Eddie Mawtus
EDWIN MAWTUS was just 18 years old when he perished on a French battlefield, a week before Armistice Day. Now, he is set to be honoured at the church where he went to school as a child, a century on from his death.
His name is one of three inscribed on the alter rail at St John’s Church in Minskip. With just a few months to go until the anniversary of the death of the infantryman, who was known as Eddie to his family and friends, the search is on for the descendants of the two other fallen villagers - Walter Blades and Joseph Crooks.

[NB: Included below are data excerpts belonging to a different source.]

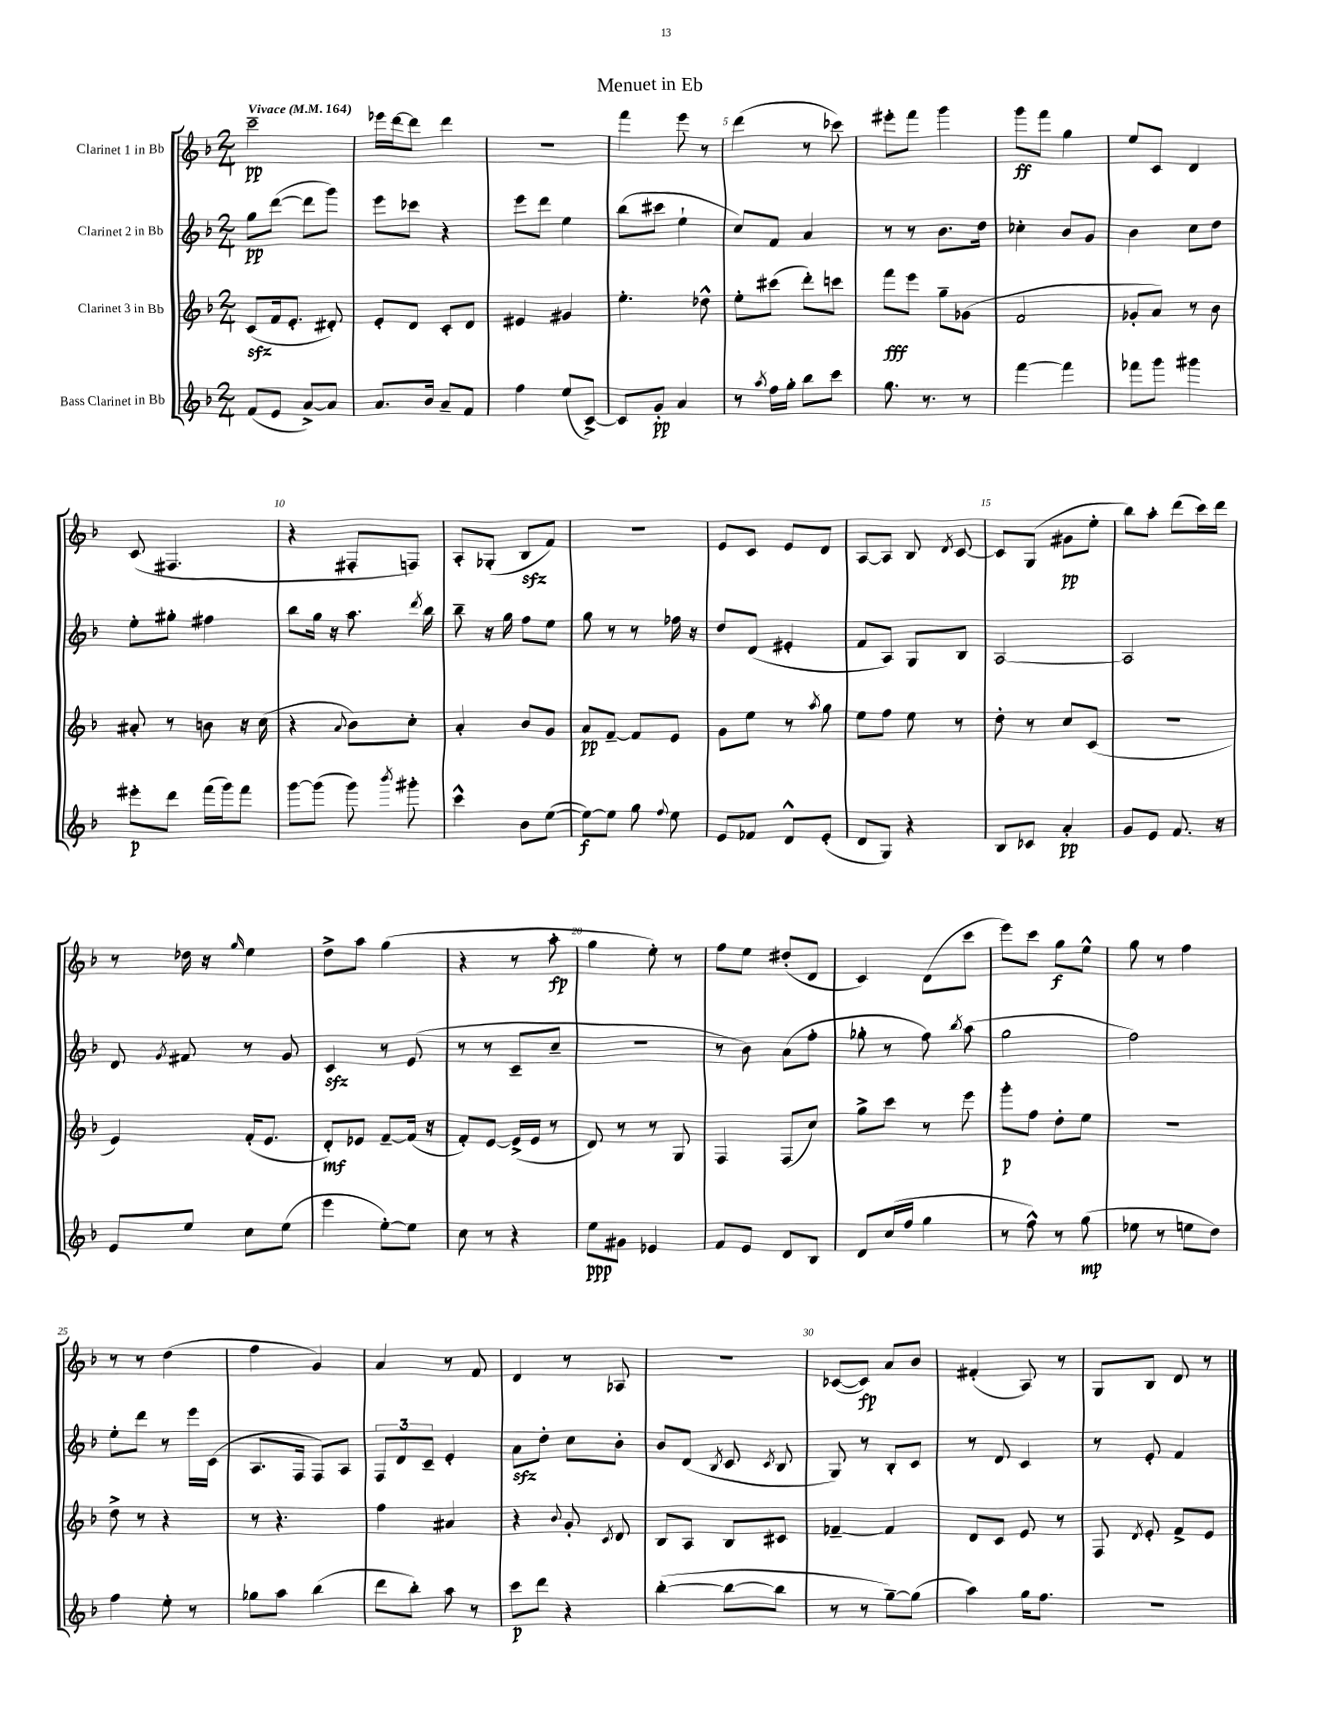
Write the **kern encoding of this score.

**kern	**dynam	**kern	**dynam	**kern	**dynam	**kern	**dynam
*part4	*part4	*part3	*part3	*part2	*part2	*part1	*part1
*staff4	*staff4	*staff3	*staff3	*staff2	*staff2	*staff1	*staff1
*I"Bass Clarinet in Bb	*	*I"Clarinet 3 in Bb	*	*I"Clarinet 2 in Bb	*	*I"Clarinet 1 in Bb	*
*clefG2	*	*clefG2	*	*clefG2	*	*clefG2	*
*k[b-]	*	*k[b-]	*	*k[b-]	*	*k[b-]	*
*M2/4	*	*M2/4	*	*M2/4	*	*M2/4	*
*MM164	*	*MM164	*	*MM164	*	*MM164	*
=1	=1	=1	=1	=1	=1	=1	=1
!	!	!	!	!	!	!LO:TX:a:B:t=Vivace	!
(8f/L	.	(8czz/L	.	8gg\L	pp	2ccc~\	pp
8e/J	.	16f/k	.	([8ddd\J	.	.	.
.	.	8.e'/J	.	.	.	.	.
[8a^/L)	.	.	.	8ddd\L]	.	.	.
8a/J]	.	8d#X'/)	.	8ggg\J)	.	.	.
=2	=2	=2	=2	=2	=2	=2	=2
8.a/L	.	8e'/L	.	8eee\L	.	16eee-X\LL	.
.	.	.	.	.	.	[16ddd\J	.
.	.	8d/J	.	8ccc-X\J	.	8ddd\J]	.
16b-/Jk	.	.	.	.	.	.	.
8a~/L	.	8c'/L	.	4r	.	4ddd\	.
8f/J	.	8d/J	.	.	.	.	.
=3	=3	=3	=3	=3	=3	=3	=3
4ff\	.	4e#X/	.	8eee\L	.	2r	.
.	.	.	.	8ddd\J	.	.	.
(8ee/L	.	4g#X/	.	4ee\	.	.	.
[8c^/J)	.	.	.	.	.	.	.
=4	=4	=4	=4	=4	=4	=4	=4
8c/L]	.	4.ee'\	.	(8bb-\L	.	4fff\	.
8g'/J	pp	.	.	8ccc#X\J	.	.	.
4a/	.	.	.	4ee`\	.	8eee\	.
.	.	8dd-X^^\	.	.	.	8r	.
=5	=5	=5	=5	=5	=5	=5	=5
8r	.	8ee'\L	.	8cc/L)	.	(4ddd\	.
8qaa/	.	.	.	.	.	.	.
16ff\LL	.	(8ccc#X\J	.	8f/J	.	.	.
16gg'\JJ	.	.	.	.	.	.	.
8bb-\L	.	8ddd'\L)	.	4a/	.	8r	.
8ccc\J	.	8cccn\J	.	.	.	8ccc-X\)	.
=6	=6	=6	=6	=6	=6	=6	=6
8.gg\	.	8fff\L	fff	8r	.	8eee#X'\L	.
.	.	8eee\J	.	8r	.	8fff\J	.
8.r	.	.	.	.	.	.	.
.	.	8gg~\L	.	8.b-\L	.	4ggg\	.
8r	.	(8g-X\J	.	.	.	.	.
.	.	.	.	16dd\Jk	.	.	.
=7	=7	=7	=7	=7	=7	=7	=7
[4fff\	.	2f/	.	4cc-X'\	.	8ggg\L	ff
.	.	.	.	.	.	8fff\J	.
4fff\]	.	.	.	8b-/L	.	4gg\	.
.	.	.	.	8g/J	.	.	.
=8	=8	=8	=8	=8	=8	=8	=8
8fff-X\L	.	8g-X'/L	.	4b-\	.	8ee/L	.
8ggg\J	.	8a/J)	.	.	.	8c/J	.
4ggg#X\	.	8r	.	8cc\L	.	4d/	.
.	.	8b-\	.	8dd\J	.	.	.
!!LO:LB:g=z
=9	=9	=9	=9	=9	=9	=9	=9
8eee#X'\L	p	8a#X'/	.	8ee'\L	.	(8c/	.
8ddd\J	.	8r	.	8gg#X'\J	.	4.F#X/	.
(16fff\LL	.	8bn\	.	4ff#X\	.	.	.
16ggg\J)	.	.	.	.	.	.	.
8fff\J	.	16r	.	.	.	.	.
.	.	(16cc\	.	.	.	.	.
=10	=10	=10	=10	=10	=10	=10	=10
[8ggg\L	.	4r	.	8bb-\L	.	4r	.
(8ggg\J]	.	.	.	16gg\Jk	.	.	.
.	.	.	.	16r	.	.	.
.	.	8qqa/	.	.	.	.	.
8ggg\)	.	8b-\L)	.	8.aa\	.	8F#X'/L	.
8qbbb-/	.	.	.	.	.	.	.
8ggg#X'\	.	8cc'\J	.	.	.	8Fn/J)	.
.	.	.	.	8qddd/	.	.	.
.	.	.	.	16bb-\	.	.	.
=11	=11	=11	=11	=11	=11	=11	=11
4ccc^^\	.	4a'/	.	8bb-~\	.	8A'/L	.
.	.	.	.	16r	.	(8G-X'/J	.
.	.	.	.	16gg\	.	.	.
8b-\L	.	8b-/L	.	8ff\L	.	8B-zz/L	.
([8ee\J	.	8g/J	.	8ee\J	.	8f/J)	.
=12	=12	=12	=12	=12	=12	=12	=12
8ee\L_)	f	8a/L	pp	8gg\	.	2r	.
8ee\J]	.	[8f~/J	.	8r	.	.	.
8gg\	.	8f/L]	.	8r	.	.	.
8qqff/	.	.	.	.	.	.	.
8ee\	.	8e/J	.	16ff-X\	.	.	.
.	.	.	.	16r	.	.	.
=13	=13	=13	=13	=13	=13	=13	=13
8e/L	.	8g\L	.	8dd/L	.	8e/L	.
8f-X/J	.	8ee\J	.	(8d/J	.	8c/J	.
8d^^/L	.	8r	.	4e#X'/	.	8e/L	.
.	.	8qaa/	.	.	.	.	.
(8e'/J	.	8gg\	.	.	.	8d/J	.
=14	=14	=14	=14	=14	=14	=14	=14
8d/L	.	8ee\L	.	8f/L	.	[8A/L	.
8G/J)	.	8ff\J	.	8A/J)	.	8A/J]	.
4r	.	8ee\	.	8G/L	.	8B-/	.
.	.	.	.	.	.	8qd/	.
.	.	8r	.	8B-/J	.	[8c/	.
=15	=15	=15	=15	=15	=15	=15	=15
8B-/L	.	8dd'\	.	[2A/	.	8c/L]	.
8c-X/J	.	8r	.	.	.	(8G/J	.
4a'/	pp	8cc/L	.	.	.	8g#X\L	pp
.	.	(8c/J	.	.	.	8ee'\J	.
=16	=16	=16	=16	=16	=16	=16	=16
8g/L	.	2r	.	2A/]	.	8bb-\L)	.
8e/J	.	.	.	.	.	8aa'\J	.
8.f/	.	.	.	.	.	(8ddd\L	.
.	.	.	.	.	.	16ccc\L)	.
16r	.	.	.	.	.	16ddd\JJ	.
!!LO:LB:g=z
=17	=17	=17	=17	=17	=17	=17	=17
8e/L	.	4e/)	.	8d/	.	8r	.
.	.	.	.	8qg/	.	.	.
8ee/J	.	.	.	8f#X/	.	16dd-X\	.
.	.	.	.	.	.	16r	.
.	.	.	.	.	.	16qqgg/	.
8cc\L	.	(16f'/KL	.	8r	.	4ee\	.
.	.	8.e/J	.	.	.	.	.
(8ee\J	.	.	.	8g/	.	.	.
=18	=18	=18	=18	=18	=18	=18	=18
4eee\	.	8d'/L)	mf	4czz/	.	8dd^\L	.
.	.	8e-X/J	.	.	.	8aa\J	.
[8ee'\L)	.	[8f~/L	.	8r	.	(4gg\	.
8ee\J]	.	(16f/Jk]	.	(8e/	.	.	.
.	.	16r	.	.	.	.	.
=19	=19	=19	=19	=19	=19	=19	=19
8cc\	.	8f'/L)	.	8r	.	4r	.
8r	.	[8e/J	.	8r	.	.	.
4r	.	(16e^/LL]	.	8c~/L	.	8r	.
.	.	16e/JJ	.	.	.	.	.
.	.	8r	.	8cc~/J	.	8aa'\	fp
=20	=20	=20	=20	=20	=20	=20	=20
8ee\L	ppp	8d/)	.	2r	.	4gg\	.
8g#X\J	.	8r	.	.	.	.	.
4e-X/	.	8r	.	.	.	8ee'\)	.
.	.	8G/	.	.	.	8r	.
=21	=21	=21	=21	=21	=21	=21	=21
8f/L	.	4F/	.	8r	.	8ff\L	.
8e/J	.	.	.	8b-\)	.	8ee\J	.
8d/L	.	(8F/L	.	(8a\L	.	(8dd#X'/L	.
8B-/J	.	8cc/J)	.	8ff'\J	.	8d/J	.
=22	=22	=22	=22	=22	=22	=22	=22
8d/L	.	8gg^\L	.	8gg-X'\	.	4c/)	.
(16cc/L	.	8ccc\J	.	8r	.	.	.
16ff/JJ	.	.	.	.	.	.	.
4gg\	.	8r	.	8ff\)	.	(8d\L	.
.	.	.	.	8qbb-/	.	.	.
.	.	8eee\	.	(8aa\	.	8ccc\J	.
=23	=23	=23	=23	=23	=23	=23	=23
8r	.	8ggg'\L	p	2gg\	.	8eee\L)	.
8ff^^\)	.	8ff\J	.	.	.	8ccc\J	.
8r	.	8dd'\L	.	.	.	8gg\L	f
(8gg\	mp	8ee\J	.	.	.	8ee^^\J	.
=24	=24	=24	=24	=24	=24	=24	=24
8ee-X\	.	2r	.	2ff\)	.	8gg\	.
8r	.	.	.	.	.	8r	.
8een\L	.	.	.	.	.	4ff\	.
8dd\J)	.	.	.	.	.	.	.
!!LO:LB:g=z
=25	=25	=25	=25	=25	=25	=25	=25
4ff\	.	8dd^\	.	8ee'\L	.	8r	.
.	.	8r	.	8ddd\J	.	8r	.
8ee'\	.	4r	.	8r	.	(4dd\	.
8r	.	.	.	16eee\LL	.	.	.
.	.	.	.	(16c\JJ	.	.	.
=26	=26	=26	=26	=26	=26	=26	=26
8gg-X\L	.	8r	.	8.A/L	.	4ff\	.
8aa\J	.	4.r	.	.	.	.	.
.	.	.	.	16F/Jk	.	.	.
(4bb-\	.	.	.	8F/L)	.	4g/)	.
.	.	.	.	8A/J	.	.	.
=27	=27	=27	=27	=27	=27	=27	=27
8ddd\L	.	4ff\	.	12F/L	.	4a/	.
.	.	.	.	12d/	.	.	.
8bb-'\J)	.	.	.	.	.	.	.
.	.	.	.	12c~/J	.	.	.
8aa\	.	4a#X/	.	4e'/	.	8r	.
8r	.	.	.	.	.	8f/	.
=28	=28	=28	=28	=28	=28	=28	=28
8ccc\L	p	4r	.	8azz\L	.	4d/	.
8ddd\J	.	.	.	8dd'\J	.	.	.
.	.	8qqb-/	.	.	.	.	.
4r	.	8g'/	.	8cc\L	.	8r	.
.	.	8qc/	.	.	.	.	.
.	.	8d/	.	8b-'\J	.	8A-X/	.
=29	=29	=29	=29	=29	=29	=29	=29
([4bb-'\	.	8B-/L	.	8b-/L	.	2r	.
.	.	8A/J	.	(8d/J	.	.	.
.	.	.	.	8qB-/	.	.	.
8bb-\L_	.	8B-/L	.	8c/	.	.	.
.	.	.	.	8qc/	.	.	.
8bb-\J]	.	8c#X/J	.	8B-/	.	.	.
=30	=30	=30	=30	=30	=30	=30	=30
8r	.	[4f-X~/	.	8G/)	.	([8c-X/L	.
8r	.	.	.	8r	.	8c-/J])	fp
[8gg~\L)	.	4f-/]	.	8B-'/L	.	8a/L	.
(8gg\J]	.	.	.	8c/J	.	8b-/J	.
=31	=31	=31	=31	=31	=31	=31	=31
4aa\)	.	8d/L	.	8r	.	(4f#X'/	.
.	.	8c/J	.	8d/	.	.	.
16gg\KL	.	8e/	.	4c/	.	8A/)	.
8.ff\J	.	.	.	.	.	.	.
.	.	8r	.	.	.	8r	.
=32	=32	=32	=32	=32	=32	=32	=32
2r	.	8F/	.	8r	.	8G/L	.
.	.	8qd/	.	.	.	.	.
.	.	8e'/	.	8e'/	.	8B-/J	.
.	.	8f^/L	.	4f/	.	8d/	.
.	.	8e/J	.	.	.	8r	.
==	==	==	==	==	==	==	==
*-	*-	*-	*-	*-	*-	*-	*-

On November 4, exactly 100 years from Mr Mawtus’s death, Jill Bowes, whose mother was his cousin, will plant a cherry tree in the churchyard at St John’s as part of a service that will commemorate all three of Minskip’s First World War lost. The service starts at 11.00am.
Mrs Bowes, who lives in Scarborough, first discovered Eddie’s name on the alter rail a few years ago, when she visited Minskip while researching her mother’s family tree.

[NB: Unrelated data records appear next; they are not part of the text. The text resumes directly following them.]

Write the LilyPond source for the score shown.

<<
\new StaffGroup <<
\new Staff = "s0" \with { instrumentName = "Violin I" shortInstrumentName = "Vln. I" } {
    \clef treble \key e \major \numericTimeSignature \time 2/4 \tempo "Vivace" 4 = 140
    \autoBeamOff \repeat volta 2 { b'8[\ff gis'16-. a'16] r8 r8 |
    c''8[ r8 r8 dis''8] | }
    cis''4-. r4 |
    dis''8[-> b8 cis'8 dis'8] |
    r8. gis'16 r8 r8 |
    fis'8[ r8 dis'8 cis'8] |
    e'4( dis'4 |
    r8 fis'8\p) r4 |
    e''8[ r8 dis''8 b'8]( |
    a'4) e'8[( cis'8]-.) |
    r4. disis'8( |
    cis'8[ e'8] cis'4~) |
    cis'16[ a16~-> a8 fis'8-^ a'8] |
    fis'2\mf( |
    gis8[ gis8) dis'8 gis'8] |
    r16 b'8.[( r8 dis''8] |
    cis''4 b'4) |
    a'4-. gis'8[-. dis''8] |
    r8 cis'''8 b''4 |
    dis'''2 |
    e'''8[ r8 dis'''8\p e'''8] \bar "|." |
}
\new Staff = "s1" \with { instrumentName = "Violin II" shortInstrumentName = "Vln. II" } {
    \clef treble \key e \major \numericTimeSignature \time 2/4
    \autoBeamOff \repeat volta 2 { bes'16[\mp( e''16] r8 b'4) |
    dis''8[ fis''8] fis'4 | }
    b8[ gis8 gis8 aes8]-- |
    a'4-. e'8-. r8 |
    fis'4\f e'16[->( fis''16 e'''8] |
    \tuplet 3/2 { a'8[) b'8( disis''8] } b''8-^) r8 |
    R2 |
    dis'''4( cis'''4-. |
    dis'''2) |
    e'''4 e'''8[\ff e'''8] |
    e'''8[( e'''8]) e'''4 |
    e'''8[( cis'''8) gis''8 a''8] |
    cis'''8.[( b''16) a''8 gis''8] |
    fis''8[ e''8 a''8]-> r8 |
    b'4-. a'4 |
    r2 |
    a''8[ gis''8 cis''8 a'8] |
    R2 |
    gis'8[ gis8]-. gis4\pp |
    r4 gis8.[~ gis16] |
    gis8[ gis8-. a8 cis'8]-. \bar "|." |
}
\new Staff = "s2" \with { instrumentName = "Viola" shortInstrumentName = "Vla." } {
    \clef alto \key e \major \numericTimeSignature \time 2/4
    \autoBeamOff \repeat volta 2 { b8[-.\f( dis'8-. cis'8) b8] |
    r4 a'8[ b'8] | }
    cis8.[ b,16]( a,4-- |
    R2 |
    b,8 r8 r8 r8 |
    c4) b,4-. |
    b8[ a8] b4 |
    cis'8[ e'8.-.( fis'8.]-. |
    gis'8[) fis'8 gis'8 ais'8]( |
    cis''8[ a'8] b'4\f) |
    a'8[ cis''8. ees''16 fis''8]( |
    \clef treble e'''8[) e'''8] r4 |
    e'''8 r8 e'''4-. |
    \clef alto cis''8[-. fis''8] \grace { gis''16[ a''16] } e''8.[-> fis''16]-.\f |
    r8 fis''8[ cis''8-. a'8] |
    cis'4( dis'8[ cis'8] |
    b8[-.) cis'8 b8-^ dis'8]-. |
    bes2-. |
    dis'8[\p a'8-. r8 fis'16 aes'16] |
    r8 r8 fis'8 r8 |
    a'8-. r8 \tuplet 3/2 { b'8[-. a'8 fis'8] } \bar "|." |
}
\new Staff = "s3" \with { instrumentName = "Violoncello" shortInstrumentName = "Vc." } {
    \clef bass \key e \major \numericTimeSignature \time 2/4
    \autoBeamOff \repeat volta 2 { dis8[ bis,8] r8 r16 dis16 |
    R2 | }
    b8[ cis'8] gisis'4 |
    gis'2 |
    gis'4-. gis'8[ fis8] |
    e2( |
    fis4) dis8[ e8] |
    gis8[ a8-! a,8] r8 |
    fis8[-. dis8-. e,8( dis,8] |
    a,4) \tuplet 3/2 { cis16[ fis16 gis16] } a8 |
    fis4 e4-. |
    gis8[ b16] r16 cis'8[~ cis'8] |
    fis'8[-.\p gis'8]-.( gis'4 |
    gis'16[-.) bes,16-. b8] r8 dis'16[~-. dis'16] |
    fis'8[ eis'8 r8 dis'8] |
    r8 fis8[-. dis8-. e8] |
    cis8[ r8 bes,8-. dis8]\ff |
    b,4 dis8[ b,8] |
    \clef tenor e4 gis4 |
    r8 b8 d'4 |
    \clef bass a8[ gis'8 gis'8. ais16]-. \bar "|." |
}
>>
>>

“This beautifully carved feature recognises the men’s sacrifice, their families’ loss and the sorrow of the whole community,” she said.
Her research uncovered that Eddie enlisted into the King’s Own Yorkshire Light Infantry at the age of 18, and in November 1918, when war had raged in Europe for four years, he was deployed to the east of the Western Front in pursuit of enemy troops who were retreating towards the German border.
“The fighting was fierce as the Germans defended their rear flanks in a bid to avoid capture,” Mrs Bowes said. “The facts surrounding Eddie’s death are vague but the fourth of November appears to be the date when he lost his life in the Mormal Forest between Landreices and Le Cateau.”
She visited his grave at Cross Roads Cemetery in the small village of Foutaine-au-Bois in 2015.
“It is a beautiful, peaceful place surrounded by flat arable land, pastures and small woods, so much like his environment back home,” she said. “In a nearby cemetery is the grave of Wilfred Owen, the war poet, who died on the same day as Eddie.”
Before it was converted into a church in 1911, St John’s had been home to the village school, where it is believed Mr Mawtus, and possibly Mr Blades and Mr Crooks, would have attended.